Já o pedido de audição à Presidente do SESARAM, para esclarecer questões relacionadas com a dificuldade no acesso aos diferentes serviços, gestão de recursos e produtividade do SESARAM, foi chumbada. Tal como os pedidos anteriores (e já foram três). E, no entanto, quando se questionou o Secretário sobre alguns desses problemas – como é o caso da contratação de profissionais para os laboratórios de análise sem a titulação profissional necessária para o exercício das funções – a resposta do Secretário da Saúde foi a seguinte «naturalmente que aquilo que se passa no SESARAM é da responsabilidade do SESARAM, é da responsabilidade do Serviço Regional de Saúde, o SESARAM tem plena autonomia para contratar quem muito bem quer e entende». Parece que para estar tudo controlado é de evitar, a todo o custo, que quem preside o SESARAM responda ao que quer que seja na Assembleia, apesar do SESARAM ser um organismo público.

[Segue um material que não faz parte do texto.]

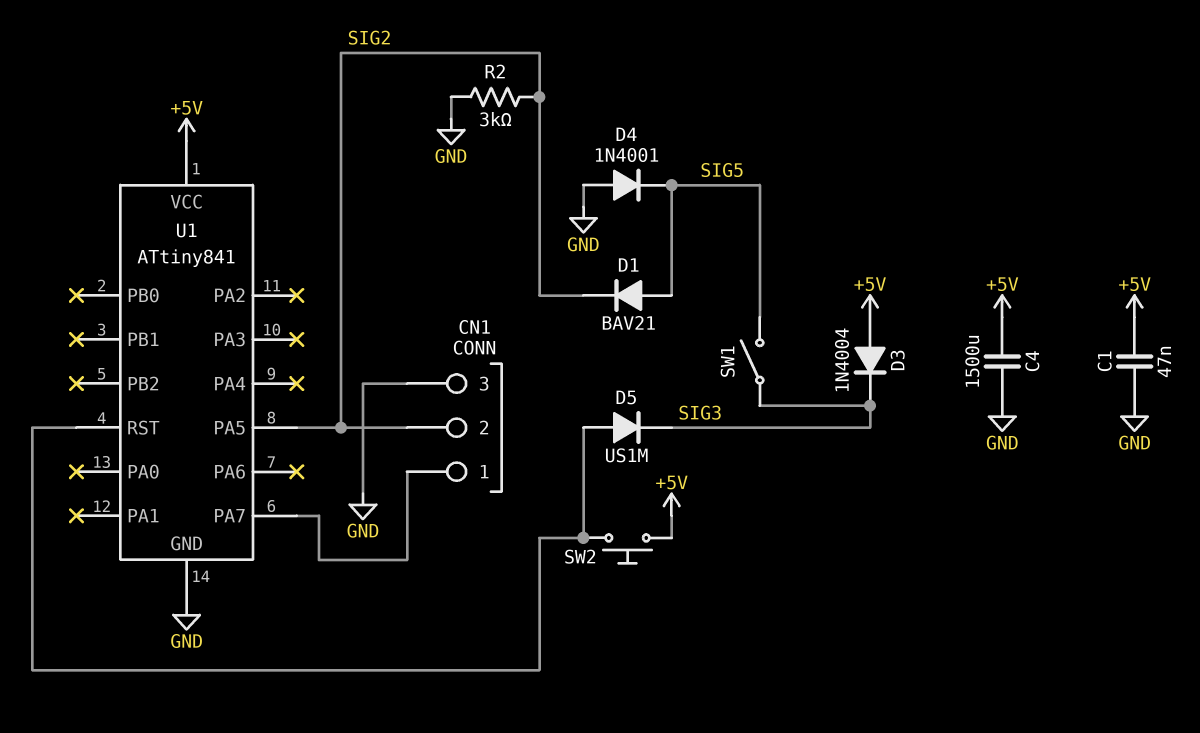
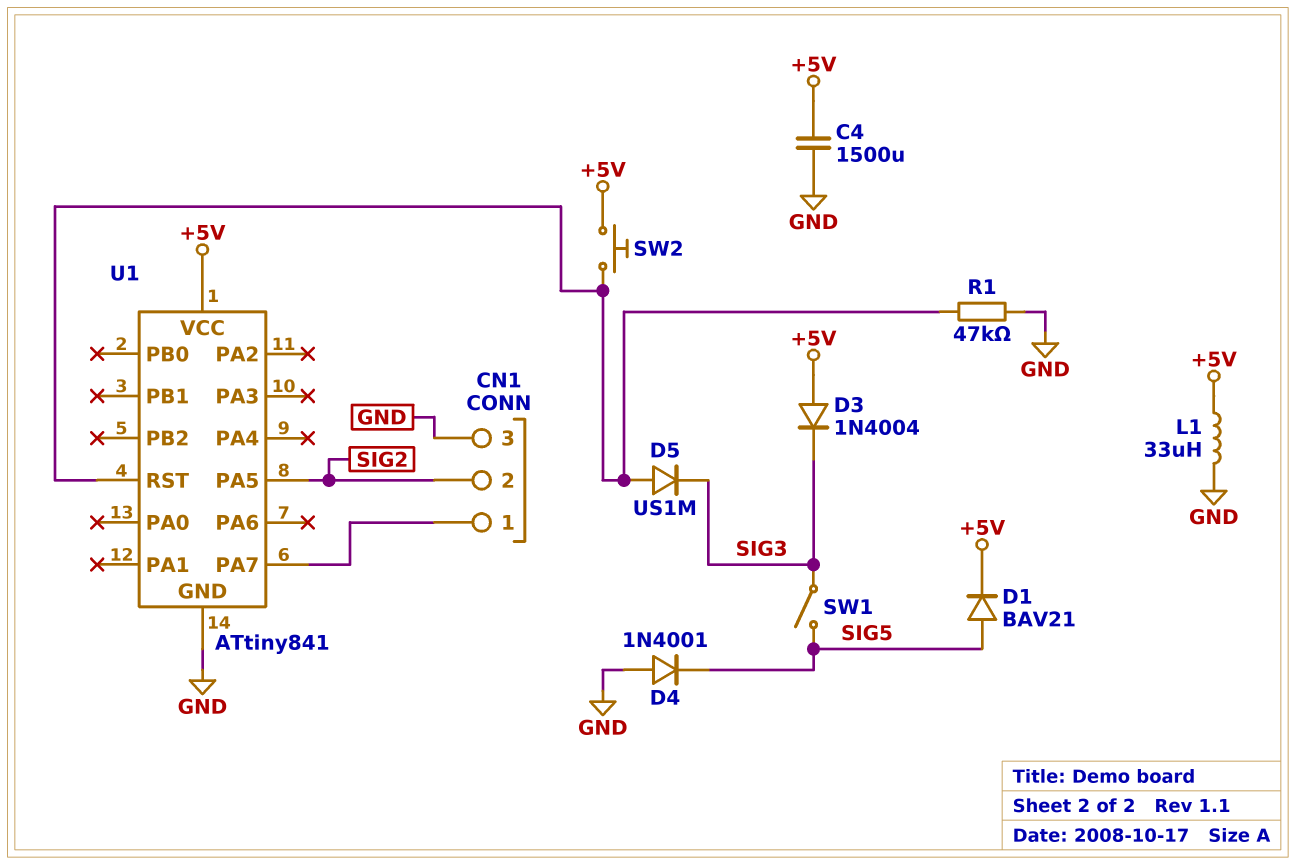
C1: 47nF (+5V, GND) -> none
D1: diode BAV21 (A SIG5, K SIG2) -> diode BAV21 (A SIG5, K +5V)
L1: none -> 33uH (+5V, GND)
R1: none -> 47k (GND, U1/RST)
R2: 3k (GND, SIG2) -> none

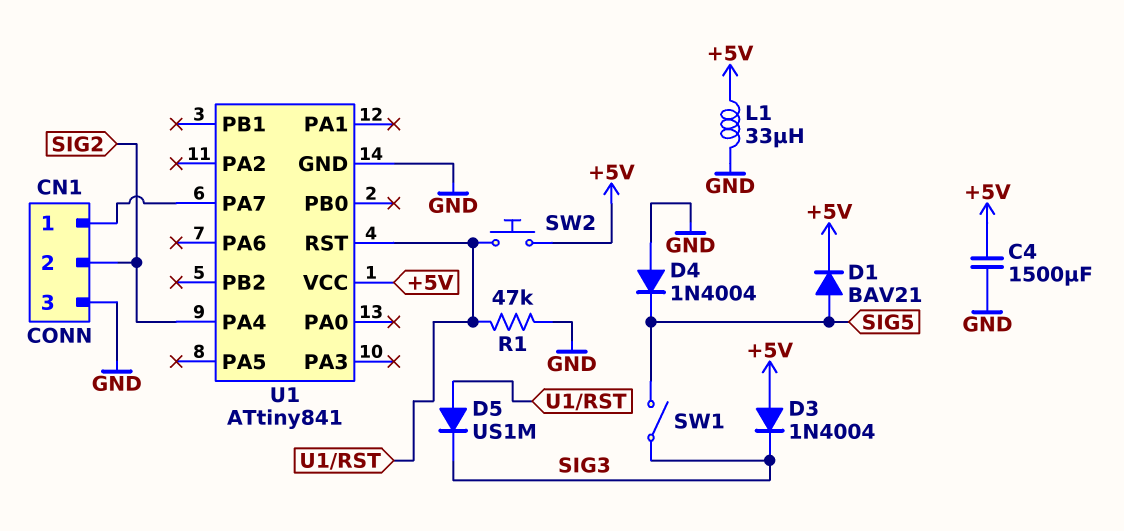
D4: diode 1N4001 (A GND, K SIG5) -> diode 1N4004 (A GND, K SIG5)
U1 pin PA4: none -> SIG2
U1 pin PA5: SIG2 -> none

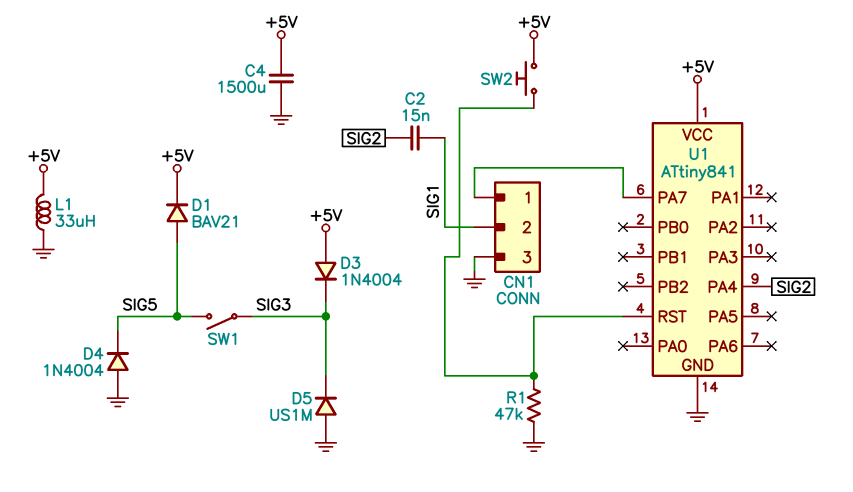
C2: none -> 15nF (SIG1, SIG2)
CN1 pin 2: SIG2 -> SIG1
D5: diode US1M (A U1/RST, K SIG3) -> diode US1M (A GND, K SIG3)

Já nem tenho bem memória da primeira vez que ouvimos este que se tornou um mantra do Governo Regional: «está tudo controlado». Julgo que a primeira vez foi durante os incêndios de 2016 que afetaram particularmente o Funchal; nessa altura o Presidente do Governo Regional recusou a ajuda que nos foi disponibilizada pelos Açores e pelo Continente porque a situação estava «perfeitamente controlada». Não estava, como se viu nas horas seguintes, com cerca de 1000 pessoas deslocadas.
Também agora, no âmbito da evolução da pandemia na Região, voltamos a ouvir repetidamente que está tudo controlado. Mas todos e todas nós sabemos que a situação, sendo imprevisível em todo o mundo, não é mais previsível por cá. Portanto, a história de que está tudo controlado não nos tranquiliza, somos suficientemente experientes para saber que quando nos dizem repetidamente que a situação está controlada, geralmente não está.
Mas a expressão «está tudo controlado» é uma boa forma de resumir a ação do Governo e das forças partidárias que o apoiam. Desde o uso da Quinta Vigia para reuniões e almoços partidários, à aversão quanto à constituição de cooperativas e associações pouco manipuláveis; desde o veto para que se discuta em plenário petições com mais de 3000 assinaturas, até aos lamentos vindos da bancada do PSD em relação à liberdade dos deputados e deputadas da oposição publicarem nas redes sociais a sua perspetiva sobre o que é discutido e como é discutido nos plenários da Assembleia Legislativa da Madeira.
Para que esteja tudo controlado parece valer tudo, até convocar reuniões de Comissões à revelia de quem as preside ou vetar a subida a plenário de projetos de resolução que propunham alternativas aos entraves com que justificaram o chumbo de um decreto legislativo regional proposto pela oposição.
Gostariam que estivesse tudo controlado, mas de facto não está. E a dúvida, essa, é «desmancha prazeres. É como uma semente que cuspo ao morder uma maçã, um entrave a continuar a trincar a maçã com tranquilidade».